De fato, João me explicou, a feira era "tranquila", não tinha roubo nem nada, justamente porque os donos do morro vigiavam pela boa ordem e paz. Fui me acostumando com meninos armados pelas ruas da Rocinha e ao longo da Estrada da Gávea —que atravessa a favela (ou comunidade) e onde circulam os ônibus. Eu usava regularmente, aliás, a estrada da Gávea, sobretudo no fim do dia, quando o trânsito engarrafava o túnel Lagoa-Gávea ou a avenida Niemeyer.

Rapidamente, achei normal cruzar, a pé ou de carro, com os soldados do tráfico que, em tese e de fato, policiavam o espaço público.

Em suma, a Rocinha não era para mim uma área dentro da cidade e do estado do Rio, um lugar definido por ser perigoso e "de má fama, frequentado por desordeiros" (uma definição online de "favela"). A Rocinha tinha se tornado, para mim, um outro país, com outra gestão, outro exército, outra polícia, outros impostos pagos a outro governo etc.

Como acontece em vários casos de pequenas nações encapsuladas em outras maiores (Vaticano, San Marino, Mônaco etc.), não há fronteira visível ao sair do Brasil e entrar nas favelas cariocas. E os governos das favelas não emitem passaporte, nem documentos de identidade, nem moeda própria.

Mas, fora isso, talvez elas sejam mesmo países independentes, autônomos, que garantem serviços (energia, gás, cabo) e ordem, cobram impostos, administram sua justiça e protegem os confins contra invasões potenciais (só a saúde e a educação dependem parcialmente do Estado brasileiro).

Em épocas mais favoráveis, na Europa ou nos EUA, o crime organizado comprou políticos e governos, mas nunca sonhou em constituir um Estado a parte, com território próprio.
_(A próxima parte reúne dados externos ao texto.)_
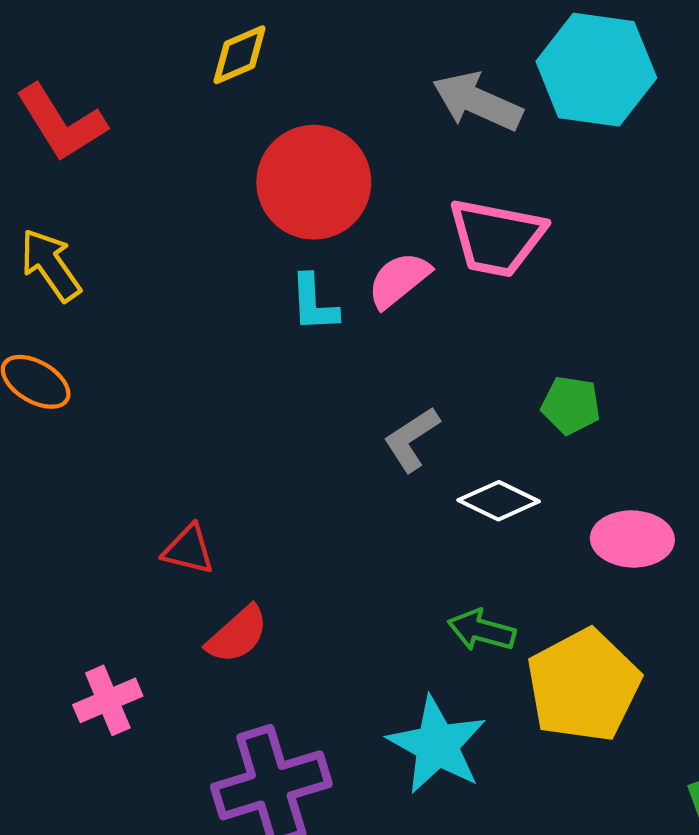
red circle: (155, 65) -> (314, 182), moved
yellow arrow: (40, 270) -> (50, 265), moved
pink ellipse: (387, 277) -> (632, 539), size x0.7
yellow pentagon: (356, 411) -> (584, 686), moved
Agora, territórios do crime organizado, independentes, já existiram (e talvez ainda existam) dentro de outros Estados sul-americanos.

Na Colômbia, por exemplo, o tráfico quis controlar partes importantes do território nacional e teve ambições de governo (Pablo Escobar sonhava ser presidente do país). Mas se tratava de extensões rurais, controladas para proteger as plantações e a produção de cocaína: o tráfico colombiano não transformou, que eu saiba, uma área urbana em Estado dentro do Estado.

Essa é uma realidade brasileira, que se explica assim: o Estado brasileiro é ausente a ponto de deixar a porta aberta a uma ambição maluca do crime (que seja o tráfico ou as milícias) --a ambição de governar como Estado soberano.

Certamente, o Estado brasileiro fracassa pela miséria dos serviços oferecidos (ou nem sequer oferecidos), pela inépcia, pela gestão fraudulenta e criminosa dos recursos, pela corrupção etc. Mas esse fracasso talvez seja mais uma consequência do que uma causa da inconsistência do nosso Estado.

A desvalorização do Estado no Brasil me surpreendeu quando cheguei e ainda me surpreende. Escrevi um livro sobre isso, mas, na nova edição de meu "Hello Brasil!" (Três Estrelas), poderia ter dedicado um capítulo às minhas andanças pela Rocinha. Constatar que a favela (ou comunidade) se apresenta como um Estado independente é o melhor jeito para entender que, para nos que vivemos aqui, o Estado brasileiro tem pouca relevância simbólica: como na colonização extrativista, somos uma mina a céu aberto, para ser explorada por políticos, administradores, empreendedores"¦ por que um pedaço não seria explorado pelo crime organizado?

Consequência divertida. Sempre pensei que, no território nacional, o Exército só deveria intervir para ajudar em caso de catástrofe natural, mas talvez os territórios do crime sejam posses de nações estrangeiras, inimigas e invasoras: se esse for o caso, o Exército seria o jeito certo de combatê-las.